- Activity: Please copy the listing that follows exactly, leaving out any pictures.

- Data under study:
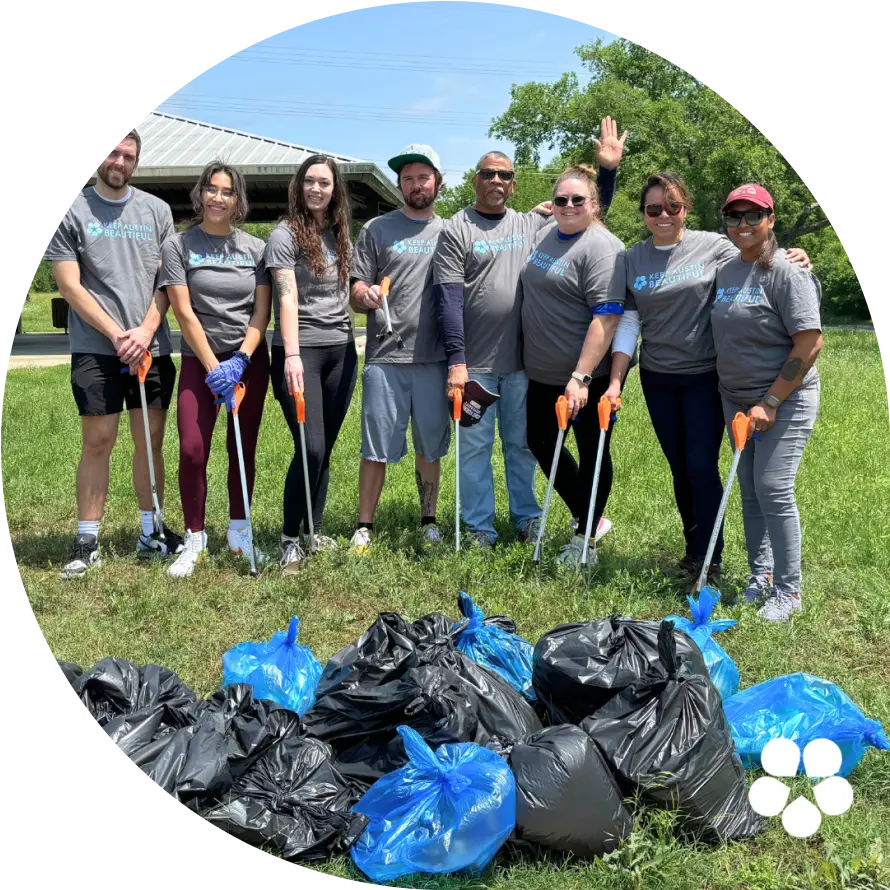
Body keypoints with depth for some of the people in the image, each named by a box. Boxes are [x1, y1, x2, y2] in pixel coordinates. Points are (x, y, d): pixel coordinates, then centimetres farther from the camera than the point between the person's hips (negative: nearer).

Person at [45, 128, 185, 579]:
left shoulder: (156, 210, 9)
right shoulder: (72, 210, 1)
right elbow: (70, 286, -4)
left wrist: (145, 331, -7)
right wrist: (117, 335, -10)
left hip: (152, 346, 3)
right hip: (95, 348, -3)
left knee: (151, 440, 7)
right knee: (97, 441, -1)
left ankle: (151, 533, 18)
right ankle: (87, 541, 8)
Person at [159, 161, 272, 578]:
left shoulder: (255, 248, 6)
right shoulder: (179, 245, 0)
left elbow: (261, 311, 2)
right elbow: (184, 312, -6)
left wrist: (239, 361, -11)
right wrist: (213, 366, -12)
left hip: (249, 359, 2)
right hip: (200, 358, -2)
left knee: (244, 449, 7)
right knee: (192, 450, -11)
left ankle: (239, 531, 20)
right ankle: (194, 539, 4)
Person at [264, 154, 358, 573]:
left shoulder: (341, 235, 14)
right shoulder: (285, 234, -5)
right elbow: (287, 297, -16)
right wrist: (292, 355, -27)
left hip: (341, 351, 6)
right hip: (301, 352, -6)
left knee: (325, 450, 9)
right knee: (310, 448, -11)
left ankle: (314, 533, 19)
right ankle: (290, 538, 3)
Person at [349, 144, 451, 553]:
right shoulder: (376, 229, 7)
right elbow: (356, 294, 4)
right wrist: (364, 295, -20)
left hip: (435, 359, 2)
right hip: (385, 356, -1)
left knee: (430, 448, 9)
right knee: (376, 448, 1)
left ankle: (429, 522, 22)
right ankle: (364, 527, 11)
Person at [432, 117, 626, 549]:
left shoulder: (531, 224, 10)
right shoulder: (456, 230, -2)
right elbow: (449, 299, -9)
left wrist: (607, 169, 3)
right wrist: (456, 361, -17)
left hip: (522, 360, 3)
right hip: (474, 363, -3)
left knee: (521, 443, 13)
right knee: (475, 445, 3)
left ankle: (527, 518, 25)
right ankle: (479, 529, 12)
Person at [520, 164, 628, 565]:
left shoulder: (602, 248, -16)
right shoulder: (543, 235, 8)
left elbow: (606, 318, -23)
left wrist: (580, 377, -28)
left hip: (588, 374, -8)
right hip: (542, 372, 8)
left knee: (592, 453, 5)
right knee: (541, 443, 15)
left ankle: (585, 537, 18)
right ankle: (584, 514, 34)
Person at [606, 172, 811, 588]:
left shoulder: (714, 246, -4)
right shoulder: (633, 259, 4)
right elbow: (628, 324, 5)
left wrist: (793, 263, -21)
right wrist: (615, 382, -1)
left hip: (706, 377, -3)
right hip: (658, 380, 3)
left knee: (702, 467, -4)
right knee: (679, 469, 11)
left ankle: (710, 560, 10)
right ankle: (693, 552, 25)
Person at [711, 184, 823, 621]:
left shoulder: (786, 271, -14)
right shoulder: (726, 271, 9)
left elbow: (810, 344, -18)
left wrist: (771, 403, -18)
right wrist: (735, 399, 12)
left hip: (785, 400, -7)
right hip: (737, 399, 7)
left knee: (773, 489, -10)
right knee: (749, 491, 11)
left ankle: (787, 590, 2)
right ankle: (760, 575, 24)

- Exercise output:
Body keypoints with depth for some of the people in the image, each named by a box. Boxes are [x1, y1, x2, y2] in pixel coordinates. Points are (x, y, d): pixel coordinates, then centimetres farther from the camera than the point between the person's hips (negative: nearer).

Person at [45, 128, 185, 579]:
left shoulder: (156, 210, 9)
right shoulder: (72, 210, 1)
right elbow: (70, 286, -4)
left wrist: (145, 331, -7)
right wrist: (117, 335, -10)
left hip: (152, 346, 3)
right hip: (95, 348, -3)
left knee: (151, 440, 7)
right knee: (97, 441, -1)
left ankle: (151, 533, 18)
right ankle: (87, 541, 8)
Person at [159, 161, 272, 578]:
left shoulder: (255, 248, 6)
right shoulder: (179, 245, 0)
left elbow: (261, 311, 2)
right elbow: (184, 312, -6)
left wrist: (239, 361, -11)
right wrist: (213, 366, -12)
left hip: (249, 359, 2)
right hip: (200, 358, -2)
left knee: (244, 449, 7)
right knee: (192, 450, -11)
left ankle: (239, 531, 20)
right ankle: (194, 539, 4)
Person at [264, 154, 358, 573]:
left shoulder: (341, 235, 14)
right shoulder: (285, 234, -5)
right elbow: (287, 297, -16)
right wrist: (292, 355, -27)
left hip: (341, 351, 6)
right hip: (301, 352, -6)
left knee: (325, 450, 9)
right knee: (310, 448, -11)
left ankle: (314, 533, 19)
right ankle: (290, 538, 3)
Person at [349, 144, 451, 553]:
right shoulder: (376, 229, 7)
right elbow: (356, 294, 4)
right wrist: (364, 295, -20)
left hip: (435, 359, 2)
right hip: (385, 356, -1)
left knee: (430, 448, 9)
right knee: (376, 448, 1)
left ankle: (429, 522, 22)
right ankle: (364, 527, 11)
Person at [432, 117, 626, 549]:
left shoulder: (531, 224, 10)
right shoulder: (456, 230, -2)
right elbow: (449, 299, -9)
left wrist: (607, 169, 3)
right wrist: (456, 361, -17)
left hip: (522, 360, 3)
right hip: (474, 363, -3)
left knee: (521, 443, 13)
right knee: (475, 445, 3)
left ankle: (527, 518, 25)
right ankle: (479, 529, 12)
Person at [520, 164, 628, 565]:
left shoulder: (602, 248, -16)
right shoulder: (543, 235, 8)
left elbow: (606, 318, -23)
left wrist: (580, 377, -28)
left hip: (588, 374, -8)
right hip: (542, 372, 8)
left knee: (592, 453, 5)
right knee: (541, 443, 15)
left ankle: (585, 537, 18)
right ankle: (584, 514, 34)
Person at [606, 172, 811, 588]:
left shoulder: (714, 246, -4)
right shoulder: (633, 259, 4)
right elbow: (628, 324, 5)
left wrist: (793, 263, -21)
right wrist: (615, 382, -1)
left hip: (706, 377, -3)
right hip: (658, 380, 3)
left knee: (702, 467, -4)
right knee: (679, 469, 11)
left ankle: (710, 560, 10)
right ankle: (693, 552, 25)
Person at [711, 184, 823, 621]:
left shoulder: (786, 271, -14)
right shoulder: (726, 271, 9)
left elbow: (810, 344, -18)
left wrist: (771, 403, -18)
right wrist: (735, 399, 12)
left hip: (785, 400, -7)
right hip: (737, 399, 7)
left knee: (773, 489, -10)
right knee: (749, 491, 11)
left ankle: (787, 590, 2)
right ankle: (760, 575, 24)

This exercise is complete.